ABD dış politikasına yön veren yayın organlarının başında gelen Foreign Policy’de, MHP Genel Başkanı Devlet Bahçeli’nin ikinci açılım söylentileri doğuran çıkışıyla ilgili dikkat çekici bir makale yayımlandı.
Makalede Bahçeli’nin tabuları yıktığı, Güney Afrika benzetmesiyle anlatıldı. Bahçeli’nin Atatürk’ü reddedip Osmanlı’ya yöneldiğinin vurgulandığı metinde “Kürt hareketi, sürecin kendi çıkarına olduğuna, ancak ABD'nin ihtilafın barışçıl çözümüne yatırım yapmaya karar vermesi halinde varacaktır.” denildi.
Orta Asya-Kafkas Enstitüsü ve İpek Yolu Araştırmaları Programı Ortak Merkezi Kıdemli Üyesi Halil Karaveli tarafından yazılan ve 26 Kasım 2024’te yayımlanan makalede, Atatürk kültünün liberalleşmenin önünde engel olduğunun da altı çizildi. ABD olmadan terör örgütü PKK/YPG’nin Bahçeli’nin başlattığı sürece dahil olmayacağı şöyle kaydedildi:
“Kürt hareketi, Bahçeli'nin açılımına karşılık vermenin ve Türk Devleti’yle bir güven oluşturma sürecine girmenin kendi çıkarına olduğuna ancak, Suriye'deki özerk PKK bölgesine verdiği destekle Kürtlerin uzlaşmazlığını teşvik eden ABD'nin, Türk-Kürt ihtilafının barışçıl çözümüne yatırım yapmaya karar vermesi halinde varacaktır.”
Makalede Türkiye himayesinde Kürdistan planı da kast edilerek “Türkler ve Kürtlerin Suriye'de ve ötesinde ortak bir dava oluşturması Amerika Birleşik Devletleri'nin çıkarınadır. Top, Başkan seçilen Donald Trump'ın sahasında.” ifadeleri kullanıldı ve şöyle devam edildi:
“Bahçeli, Öcalan'ın Mandela'nın yaptığı gibi otoriteye sahip olmadığını yakında keşfedebilir.
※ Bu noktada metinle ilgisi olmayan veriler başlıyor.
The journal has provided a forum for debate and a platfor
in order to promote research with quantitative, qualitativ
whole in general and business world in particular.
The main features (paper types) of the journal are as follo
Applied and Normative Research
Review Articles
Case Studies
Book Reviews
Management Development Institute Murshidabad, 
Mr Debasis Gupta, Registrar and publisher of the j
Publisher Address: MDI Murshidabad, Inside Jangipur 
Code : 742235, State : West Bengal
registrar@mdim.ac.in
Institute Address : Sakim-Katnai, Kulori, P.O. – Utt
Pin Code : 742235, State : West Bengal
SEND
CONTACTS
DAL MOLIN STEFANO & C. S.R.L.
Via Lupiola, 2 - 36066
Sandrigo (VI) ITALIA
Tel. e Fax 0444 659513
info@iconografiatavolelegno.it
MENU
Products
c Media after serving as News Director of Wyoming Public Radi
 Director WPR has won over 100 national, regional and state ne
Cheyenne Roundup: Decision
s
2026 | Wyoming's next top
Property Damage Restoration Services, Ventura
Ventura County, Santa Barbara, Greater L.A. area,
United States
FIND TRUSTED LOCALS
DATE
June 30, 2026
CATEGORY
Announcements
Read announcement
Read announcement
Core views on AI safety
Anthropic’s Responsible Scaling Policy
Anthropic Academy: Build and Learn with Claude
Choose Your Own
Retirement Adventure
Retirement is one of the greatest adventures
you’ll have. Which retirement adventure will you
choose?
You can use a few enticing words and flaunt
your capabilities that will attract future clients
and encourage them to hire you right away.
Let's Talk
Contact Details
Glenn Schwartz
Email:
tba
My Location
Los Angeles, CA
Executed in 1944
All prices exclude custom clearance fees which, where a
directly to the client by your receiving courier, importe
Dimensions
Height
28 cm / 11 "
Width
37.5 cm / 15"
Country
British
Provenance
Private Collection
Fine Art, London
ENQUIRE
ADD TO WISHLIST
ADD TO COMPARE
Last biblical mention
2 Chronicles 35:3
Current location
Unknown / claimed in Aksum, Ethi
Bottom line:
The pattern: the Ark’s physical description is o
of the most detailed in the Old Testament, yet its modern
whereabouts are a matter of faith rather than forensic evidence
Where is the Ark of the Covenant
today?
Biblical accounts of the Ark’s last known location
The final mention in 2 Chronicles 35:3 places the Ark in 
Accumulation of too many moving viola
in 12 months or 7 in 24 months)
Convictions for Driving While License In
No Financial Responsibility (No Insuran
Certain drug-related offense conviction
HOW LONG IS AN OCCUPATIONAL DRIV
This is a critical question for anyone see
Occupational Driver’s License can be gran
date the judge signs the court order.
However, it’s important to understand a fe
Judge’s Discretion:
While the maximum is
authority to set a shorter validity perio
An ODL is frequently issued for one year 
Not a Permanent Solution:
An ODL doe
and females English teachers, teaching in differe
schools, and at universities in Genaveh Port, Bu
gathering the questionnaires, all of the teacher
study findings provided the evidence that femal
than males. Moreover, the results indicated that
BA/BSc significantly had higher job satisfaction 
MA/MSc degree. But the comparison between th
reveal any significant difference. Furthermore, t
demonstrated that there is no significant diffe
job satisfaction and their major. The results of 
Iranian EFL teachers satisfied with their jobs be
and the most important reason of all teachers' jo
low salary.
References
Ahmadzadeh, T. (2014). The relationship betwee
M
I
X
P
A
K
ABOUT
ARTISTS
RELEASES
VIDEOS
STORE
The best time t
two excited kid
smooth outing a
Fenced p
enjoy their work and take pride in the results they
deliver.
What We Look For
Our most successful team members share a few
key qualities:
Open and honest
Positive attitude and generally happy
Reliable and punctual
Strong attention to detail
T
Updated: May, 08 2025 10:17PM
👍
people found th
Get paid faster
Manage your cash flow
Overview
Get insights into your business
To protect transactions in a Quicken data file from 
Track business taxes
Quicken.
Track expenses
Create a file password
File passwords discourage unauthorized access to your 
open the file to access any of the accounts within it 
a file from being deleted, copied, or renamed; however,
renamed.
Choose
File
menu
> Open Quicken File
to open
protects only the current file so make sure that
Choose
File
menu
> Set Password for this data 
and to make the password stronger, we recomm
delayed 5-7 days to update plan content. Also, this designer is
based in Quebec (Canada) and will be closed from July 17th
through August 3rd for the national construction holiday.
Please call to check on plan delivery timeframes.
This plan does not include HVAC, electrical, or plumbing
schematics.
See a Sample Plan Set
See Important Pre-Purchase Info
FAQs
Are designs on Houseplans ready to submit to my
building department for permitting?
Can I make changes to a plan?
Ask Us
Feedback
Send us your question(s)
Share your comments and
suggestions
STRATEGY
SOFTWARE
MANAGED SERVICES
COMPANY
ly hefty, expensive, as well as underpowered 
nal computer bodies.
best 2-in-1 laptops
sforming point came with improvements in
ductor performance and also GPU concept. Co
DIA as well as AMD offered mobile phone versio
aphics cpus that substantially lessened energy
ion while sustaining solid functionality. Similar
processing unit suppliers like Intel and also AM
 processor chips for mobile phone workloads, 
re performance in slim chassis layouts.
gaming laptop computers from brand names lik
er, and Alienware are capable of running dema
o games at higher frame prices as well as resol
Öcalan, Mandela'nın reddetmesini taklit etmeye bile çalışıyor olabilir. Mandela, siyasi tavizler verilene kadar güç kullanımını müzakere etmeyi reddetti ve Öcalan da aynısını yapabilir.
“Bahçeli, Türk milliyetçiliğinin tabularını yıktı . Kürt militanlığı ve terörizm karşısında bile Öcalan'a olan teklifini sürdürdü, ancak bu, kaybedilmiş bir fırsata dönüşme riski taşıyor.”
Bahçeli’nin Atatürk’ü reddi ve Atatürk’ün Türkiye’nin liberalleşmesinin önünde engel olması şöyle anlatıldı:
“Bahçeli'nin, ‘Türk milleti tarihi boyunca hiçbir zaman asimile olma yoluna gitmemiştir.’ iddiası açıkça yanlıştır, ancak modern Türkiye'nin kurucusu Kemal Atatürk'ün Kürtleri ve diğer Müslüman, Türk olmayan etnik grupları asimile etme çabasını reddetmesi bakımından dikkate değerdir... Atatürk kültü, liberalleşmenin önünde bir engeldir. Bu yıl ekonomi dalında Nobel Ödülü sahibi olan Türk Ermeni ekonomist Daron Acemoglu, yakın zamanda Atatürk'ün, Osmanlı İmparatorluğu'nun çoğulcu mirasına dayanabilecekken, gücü kendi elinde topladığını belirttiğinde, Kemalist milliyetçiler onu yerden yere vurdu.”